Iskra Velitchkova, Svëtlo iv, 2022, digital work, 5760 × 5760px.
How does this new series, if at all, relate to your previous work? Do you see it as a natural progression of your practice or do your influences here differ in any way from your past projects?
As I mentioned before, I am fascinated with the dialogue we are establishing with machines and how it affects the way we observe nature. My works are usually quite connected with organic shapes and moods. Svëtlo, which means bright in Bulgarian, goes in this direction. It’s a study of colour and light, and how their union alludes to bigger forces. I mean, nature is everything around. It is the forces that connect us, the engines that make us get in love, hate, miss. And in essence, as an artist, I feel as a spectator of what the system can tell me about these phenomena. About me, and about us.
Are there any artists or historical movements which influence your work? Looking at this series one could be reminded of Dan Flavin’s luminous sculptural work.
I personally don’t like to include direct influences to my work. It would always feel like a bad performance compared to the original. I also sometimes feel overwhelmed by the huge heritage we have and I find it difficult to find new spaces when I am exposed to it.
However, mostly if we talk about Generative art, which is sometimes inherent to the digital, we are all, consciously or not, extremely influenced by the masters of the last century. Our elements are geometric shapes because this is the way machines process the information. It’s based on pixels. And it’s impossible not to be connected with what Bauhaus introduced for instance. Or suprematists, or Dadaists. Their mastery of performing with minimal elements.
Personally, I find much inspiration in the lives of artists from the past. From painters to musicians, writers or film makers. The way they would see the world, the way they would break the rules and the way they would teach us to be brave enough to create new realms is what I take as the best inspiration.
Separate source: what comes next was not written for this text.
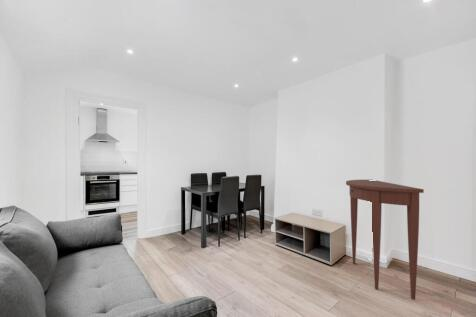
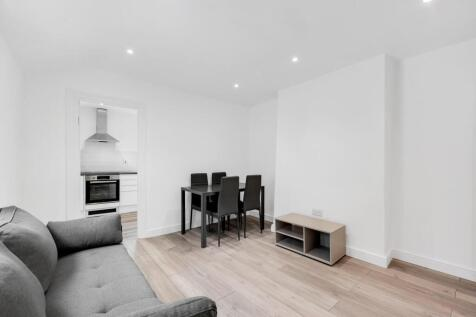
- console table [345,179,425,301]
Alma Mahler, Andrei Tarkovsky, Kazimir Malevich, Salvador Dalí, or why not, The Beatles, are all great examples of the rich legacy we can learn from.
Iskra Velitchkova (b. 1988) is a Bulgarian self-taught artist who lives and works in Madrid. With a focus on the interplay between machines and humans, her works speak to the limitations of the human condition in contrast to the constant evolution of new technologies. Velitchkova’s practice is influenced by Balkan and Mediterranean culture, while exploring the artificial intelligence industry in tandem with the nuances of artistic process. From an art-historical perspective, her works are grounded in both abstraction and figuration, while she highlights the slippages between two different modes of communication: language processed by the computer and language transmitted verbally between humans.